● MATERIAL PROVIDED
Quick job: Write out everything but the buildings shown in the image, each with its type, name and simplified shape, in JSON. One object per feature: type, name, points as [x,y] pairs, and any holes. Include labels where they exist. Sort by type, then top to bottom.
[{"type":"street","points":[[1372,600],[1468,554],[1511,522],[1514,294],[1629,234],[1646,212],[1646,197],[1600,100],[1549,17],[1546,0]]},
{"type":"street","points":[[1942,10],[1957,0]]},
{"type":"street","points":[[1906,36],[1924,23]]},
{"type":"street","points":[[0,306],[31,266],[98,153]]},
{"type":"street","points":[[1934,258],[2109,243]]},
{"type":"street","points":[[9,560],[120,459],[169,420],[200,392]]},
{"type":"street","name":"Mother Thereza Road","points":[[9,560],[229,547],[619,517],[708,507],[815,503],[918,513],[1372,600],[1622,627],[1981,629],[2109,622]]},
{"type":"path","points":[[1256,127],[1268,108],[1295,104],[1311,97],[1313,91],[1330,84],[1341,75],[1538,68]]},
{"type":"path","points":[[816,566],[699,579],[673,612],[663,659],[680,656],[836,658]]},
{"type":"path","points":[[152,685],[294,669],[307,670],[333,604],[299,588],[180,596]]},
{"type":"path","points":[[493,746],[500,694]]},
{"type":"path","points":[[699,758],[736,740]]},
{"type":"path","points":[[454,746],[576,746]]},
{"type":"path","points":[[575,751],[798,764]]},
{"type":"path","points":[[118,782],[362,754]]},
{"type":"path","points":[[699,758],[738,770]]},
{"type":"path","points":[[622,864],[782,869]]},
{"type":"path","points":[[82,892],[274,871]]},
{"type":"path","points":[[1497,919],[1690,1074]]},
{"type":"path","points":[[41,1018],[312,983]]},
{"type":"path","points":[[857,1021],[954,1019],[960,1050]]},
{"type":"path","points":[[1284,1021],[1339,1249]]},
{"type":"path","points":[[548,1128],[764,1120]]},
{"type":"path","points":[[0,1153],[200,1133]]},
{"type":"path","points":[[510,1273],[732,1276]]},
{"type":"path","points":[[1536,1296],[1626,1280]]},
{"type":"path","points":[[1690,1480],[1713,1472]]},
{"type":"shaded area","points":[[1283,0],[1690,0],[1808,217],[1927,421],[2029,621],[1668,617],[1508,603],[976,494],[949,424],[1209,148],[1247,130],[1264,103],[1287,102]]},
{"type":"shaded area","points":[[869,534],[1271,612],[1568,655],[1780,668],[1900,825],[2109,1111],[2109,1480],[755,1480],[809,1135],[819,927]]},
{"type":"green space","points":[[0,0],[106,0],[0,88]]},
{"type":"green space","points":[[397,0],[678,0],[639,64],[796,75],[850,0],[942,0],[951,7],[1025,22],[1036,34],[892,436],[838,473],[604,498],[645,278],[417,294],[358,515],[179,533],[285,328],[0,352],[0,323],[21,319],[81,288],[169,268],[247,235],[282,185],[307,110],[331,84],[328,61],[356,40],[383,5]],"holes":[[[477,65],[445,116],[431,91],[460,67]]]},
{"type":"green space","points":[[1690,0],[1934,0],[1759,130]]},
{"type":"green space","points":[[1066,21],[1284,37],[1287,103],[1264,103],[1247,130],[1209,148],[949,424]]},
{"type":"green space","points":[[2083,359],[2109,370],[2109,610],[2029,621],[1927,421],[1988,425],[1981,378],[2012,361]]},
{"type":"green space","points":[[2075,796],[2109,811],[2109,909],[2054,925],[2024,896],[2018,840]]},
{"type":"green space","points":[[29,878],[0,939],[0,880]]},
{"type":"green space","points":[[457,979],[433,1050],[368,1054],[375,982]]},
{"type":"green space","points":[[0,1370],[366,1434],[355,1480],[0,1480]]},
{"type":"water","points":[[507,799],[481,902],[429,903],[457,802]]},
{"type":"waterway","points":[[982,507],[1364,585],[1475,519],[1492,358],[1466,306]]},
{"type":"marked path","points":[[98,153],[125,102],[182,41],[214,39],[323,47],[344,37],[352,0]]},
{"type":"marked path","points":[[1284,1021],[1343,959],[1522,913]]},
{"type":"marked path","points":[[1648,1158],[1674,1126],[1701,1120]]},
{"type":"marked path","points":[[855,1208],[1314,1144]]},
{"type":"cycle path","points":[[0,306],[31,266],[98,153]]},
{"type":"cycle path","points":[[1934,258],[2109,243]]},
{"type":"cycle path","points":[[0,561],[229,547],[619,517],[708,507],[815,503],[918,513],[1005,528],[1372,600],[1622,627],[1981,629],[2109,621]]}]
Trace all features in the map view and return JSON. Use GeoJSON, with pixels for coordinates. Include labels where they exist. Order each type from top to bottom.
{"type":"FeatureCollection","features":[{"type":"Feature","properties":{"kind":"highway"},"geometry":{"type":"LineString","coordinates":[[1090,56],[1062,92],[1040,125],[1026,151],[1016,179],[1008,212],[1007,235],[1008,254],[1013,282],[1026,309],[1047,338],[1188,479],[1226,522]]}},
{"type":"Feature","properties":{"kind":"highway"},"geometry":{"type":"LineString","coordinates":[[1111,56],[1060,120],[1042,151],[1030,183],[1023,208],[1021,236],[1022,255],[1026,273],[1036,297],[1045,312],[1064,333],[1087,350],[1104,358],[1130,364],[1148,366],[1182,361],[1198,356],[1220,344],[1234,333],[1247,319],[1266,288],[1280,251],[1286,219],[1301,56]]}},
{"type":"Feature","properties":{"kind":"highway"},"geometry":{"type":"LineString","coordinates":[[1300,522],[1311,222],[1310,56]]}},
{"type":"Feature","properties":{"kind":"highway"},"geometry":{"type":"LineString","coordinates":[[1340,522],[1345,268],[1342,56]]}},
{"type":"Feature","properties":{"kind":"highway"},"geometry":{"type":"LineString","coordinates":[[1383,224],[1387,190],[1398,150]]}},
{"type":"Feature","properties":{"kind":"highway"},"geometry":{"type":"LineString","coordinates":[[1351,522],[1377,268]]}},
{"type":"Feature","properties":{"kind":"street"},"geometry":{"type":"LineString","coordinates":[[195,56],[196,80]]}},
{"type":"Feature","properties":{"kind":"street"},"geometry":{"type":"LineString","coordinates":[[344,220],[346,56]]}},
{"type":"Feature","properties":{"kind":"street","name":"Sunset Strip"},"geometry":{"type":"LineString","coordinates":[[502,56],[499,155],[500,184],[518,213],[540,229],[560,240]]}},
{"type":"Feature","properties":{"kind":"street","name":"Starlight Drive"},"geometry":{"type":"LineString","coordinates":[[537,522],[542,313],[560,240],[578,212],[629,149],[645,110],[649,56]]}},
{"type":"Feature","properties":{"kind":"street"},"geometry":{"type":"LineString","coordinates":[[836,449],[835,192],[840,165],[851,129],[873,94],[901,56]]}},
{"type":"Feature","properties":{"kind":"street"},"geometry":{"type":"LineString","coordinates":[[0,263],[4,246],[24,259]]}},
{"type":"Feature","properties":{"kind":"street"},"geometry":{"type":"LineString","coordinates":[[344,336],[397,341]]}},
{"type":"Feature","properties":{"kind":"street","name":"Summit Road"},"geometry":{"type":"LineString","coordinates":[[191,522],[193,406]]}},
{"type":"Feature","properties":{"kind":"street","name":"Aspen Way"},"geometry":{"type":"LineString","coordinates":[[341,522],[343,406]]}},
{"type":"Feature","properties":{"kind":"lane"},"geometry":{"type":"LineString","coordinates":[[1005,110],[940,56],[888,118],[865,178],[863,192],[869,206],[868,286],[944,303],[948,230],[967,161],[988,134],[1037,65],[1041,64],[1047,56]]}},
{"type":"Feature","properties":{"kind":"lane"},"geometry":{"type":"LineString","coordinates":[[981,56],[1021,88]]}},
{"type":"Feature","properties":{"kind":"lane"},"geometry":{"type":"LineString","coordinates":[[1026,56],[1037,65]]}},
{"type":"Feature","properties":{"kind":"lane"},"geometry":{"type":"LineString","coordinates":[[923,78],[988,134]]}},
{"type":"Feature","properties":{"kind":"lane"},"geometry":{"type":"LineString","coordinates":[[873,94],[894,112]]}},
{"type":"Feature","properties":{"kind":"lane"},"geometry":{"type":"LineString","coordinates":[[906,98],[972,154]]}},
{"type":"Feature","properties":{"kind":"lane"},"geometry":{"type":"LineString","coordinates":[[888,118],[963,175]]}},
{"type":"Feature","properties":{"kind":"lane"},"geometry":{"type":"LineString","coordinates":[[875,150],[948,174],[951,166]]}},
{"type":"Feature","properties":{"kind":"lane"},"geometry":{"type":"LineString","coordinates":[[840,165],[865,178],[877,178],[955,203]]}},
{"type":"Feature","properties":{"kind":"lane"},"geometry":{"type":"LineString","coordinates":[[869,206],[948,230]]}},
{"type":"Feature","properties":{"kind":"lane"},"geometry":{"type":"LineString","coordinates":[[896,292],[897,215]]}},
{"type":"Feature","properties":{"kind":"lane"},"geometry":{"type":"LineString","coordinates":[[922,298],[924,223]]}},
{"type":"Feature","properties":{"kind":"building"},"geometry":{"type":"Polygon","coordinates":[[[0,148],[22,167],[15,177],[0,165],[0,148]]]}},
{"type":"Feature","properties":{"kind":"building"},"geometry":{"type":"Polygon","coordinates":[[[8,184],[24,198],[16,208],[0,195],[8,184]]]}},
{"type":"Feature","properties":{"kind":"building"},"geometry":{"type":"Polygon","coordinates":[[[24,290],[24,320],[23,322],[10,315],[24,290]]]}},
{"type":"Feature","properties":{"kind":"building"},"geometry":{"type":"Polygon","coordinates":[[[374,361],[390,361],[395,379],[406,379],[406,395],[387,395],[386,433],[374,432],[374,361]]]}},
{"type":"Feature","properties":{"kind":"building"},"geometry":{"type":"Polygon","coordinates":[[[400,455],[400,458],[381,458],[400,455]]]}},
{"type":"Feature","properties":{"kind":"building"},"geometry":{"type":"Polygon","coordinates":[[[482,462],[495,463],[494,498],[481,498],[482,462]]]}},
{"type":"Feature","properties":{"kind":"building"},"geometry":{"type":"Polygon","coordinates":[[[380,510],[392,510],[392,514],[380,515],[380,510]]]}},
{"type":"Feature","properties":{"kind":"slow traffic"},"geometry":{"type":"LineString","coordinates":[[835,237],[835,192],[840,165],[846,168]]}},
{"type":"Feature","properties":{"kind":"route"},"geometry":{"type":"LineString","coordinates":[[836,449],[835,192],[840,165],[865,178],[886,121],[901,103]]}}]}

● THE TASK
Tally up the lines above in which "holes" occurs. Give the result as a bare number.

● RESULT
2